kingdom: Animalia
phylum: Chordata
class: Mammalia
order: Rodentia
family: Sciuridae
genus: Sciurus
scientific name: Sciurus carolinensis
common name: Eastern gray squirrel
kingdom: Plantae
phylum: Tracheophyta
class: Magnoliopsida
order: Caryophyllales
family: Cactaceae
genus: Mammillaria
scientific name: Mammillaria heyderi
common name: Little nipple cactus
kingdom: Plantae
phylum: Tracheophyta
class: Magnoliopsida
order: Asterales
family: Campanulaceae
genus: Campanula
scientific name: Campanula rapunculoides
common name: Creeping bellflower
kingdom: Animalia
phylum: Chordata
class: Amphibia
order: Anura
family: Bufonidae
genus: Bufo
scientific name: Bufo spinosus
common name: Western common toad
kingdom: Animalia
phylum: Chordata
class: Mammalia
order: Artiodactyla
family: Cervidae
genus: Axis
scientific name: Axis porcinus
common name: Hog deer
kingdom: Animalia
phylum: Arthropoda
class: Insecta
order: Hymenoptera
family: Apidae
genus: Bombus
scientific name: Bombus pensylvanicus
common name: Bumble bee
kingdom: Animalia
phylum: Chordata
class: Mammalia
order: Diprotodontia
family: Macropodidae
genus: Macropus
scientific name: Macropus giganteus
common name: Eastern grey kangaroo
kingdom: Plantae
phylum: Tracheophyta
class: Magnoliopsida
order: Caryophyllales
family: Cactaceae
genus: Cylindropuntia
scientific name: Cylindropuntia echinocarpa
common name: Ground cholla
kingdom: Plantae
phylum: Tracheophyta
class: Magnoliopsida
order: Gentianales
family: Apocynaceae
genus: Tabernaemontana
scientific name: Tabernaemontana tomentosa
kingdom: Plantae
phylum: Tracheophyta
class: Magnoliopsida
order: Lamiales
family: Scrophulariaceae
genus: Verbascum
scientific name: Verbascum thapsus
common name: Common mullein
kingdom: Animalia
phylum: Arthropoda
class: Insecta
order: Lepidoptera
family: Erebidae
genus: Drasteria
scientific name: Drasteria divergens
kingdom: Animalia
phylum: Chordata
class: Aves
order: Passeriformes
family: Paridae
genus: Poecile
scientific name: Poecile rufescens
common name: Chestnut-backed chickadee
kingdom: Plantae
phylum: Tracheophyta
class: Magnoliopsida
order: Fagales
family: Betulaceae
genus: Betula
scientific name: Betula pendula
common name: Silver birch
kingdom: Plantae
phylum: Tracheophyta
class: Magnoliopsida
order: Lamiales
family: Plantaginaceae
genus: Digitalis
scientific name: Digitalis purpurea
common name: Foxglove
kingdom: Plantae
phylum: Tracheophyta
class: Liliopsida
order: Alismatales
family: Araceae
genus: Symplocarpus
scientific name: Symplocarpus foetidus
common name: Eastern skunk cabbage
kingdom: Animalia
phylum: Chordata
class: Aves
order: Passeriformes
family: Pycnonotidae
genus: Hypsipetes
------------------------
Reproduce every line of the records above word for word and in the same order.

In response:
kingdom: Animalia
phylum: Chordata
class: Mammalia
order: Rodentia
family: Sciuridae
genus: Sciurus
scientific name: Sciurus carolinensis
common name: Eastern gray squirrel
kingdom: Plantae
phylum: Tracheophyta
class: Magnoliopsida
order: Caryophyllales
family: Cactaceae
genus: Mammillaria
scientific name: Mammillaria heyderi
common name: Little nipple cactus
kingdom: Plantae
phylum: Tracheophyta
class: Magnoliopsida
order: Asterales
family: Campanulaceae
genus: Campanula
scientific name: Campanula rapunculoides
common name: Creeping bellflower
kingdom: Animalia
phylum: Chordata
class: Amphibia
order: Anura
family: Bufonidae
genus: Bufo
scientific name: Bufo spinosus
common name: Western common toad
kingdom: Animalia
phylum: Chordata
class: Mammalia
order: Artiodactyla
family: Cervidae
genus: Axis
scientific name: Axis porcinus
common name: Hog deer
kingdom: Animalia
phylum: Arthropoda
class: Insecta
order: Hymenoptera
family: Apidae
genus: Bombus
scientific name: Bombus pensylvanicus
common name: Bumble bee
kingdom: Animalia
phylum: Chordata
class: Mammalia
order: Diprotodontia
family: Macropodidae
genus: Macropus
scientific name: Macropus giganteus
common name: Eastern grey kangaroo
kingdom: Plantae
phylum: Tracheophyta
class: Magnoliopsida
order: Caryophyllales
family: Cactaceae
genus: Cylindropuntia
scientific name: Cylindropuntia echinocarpa
common name: Ground cholla
kingdom: Plantae
phylum: Tracheophyta
class: Magnoliopsida
order: Gentianales
family: Apocynaceae
genus: Tabernaemontana
scientific name: Tabernaemontana tomentosa
kingdom: Plantae
phylum: Tracheophyta
class: Magnoliopsida
order: Lamiales
family: Scrophulariaceae
genus: Verbascum
scientific name: Verbascum thapsus
common name: Common mullein
kingdom: Animalia
phylum: Arthropoda
class: Insecta
order: Lepidoptera
family: Erebidae
genus: Drasteria
scientific name: Drasteria divergens
kingdom: Animalia
phylum: Chordata
class: Aves
order: Passeriformes
family: Paridae
genus: Poecile
scientific name: Poecile rufescens
common name: Chestnut-backed chickadee
kingdom: Plantae
phylum: Tracheophyta
class: Magnoliopsida
order: Fagales
family: Betulaceae
genus: Betula
scientific name: Betula pendula
common name: Silver birch
kingdom: Plantae
phylum: Tracheophyta
class: Magnoliopsida
order: Lamiales
family: Plantaginaceae
genus: Digitalis
scientific name: Digitalis purpurea
common name: Foxglove
kingdom: Plantae
phylum: Tracheophyta
class: Liliopsida
order: Alismatales
family: Araceae
genus: Symplocarpus
scientific name: Symplocarpus foetidus
common name: Eastern skunk cabbage
kingdom: Animalia
phylum: Chordata
class: Aves
order: Passeriformes
family: Pycnonotidae
genus: Hypsipetes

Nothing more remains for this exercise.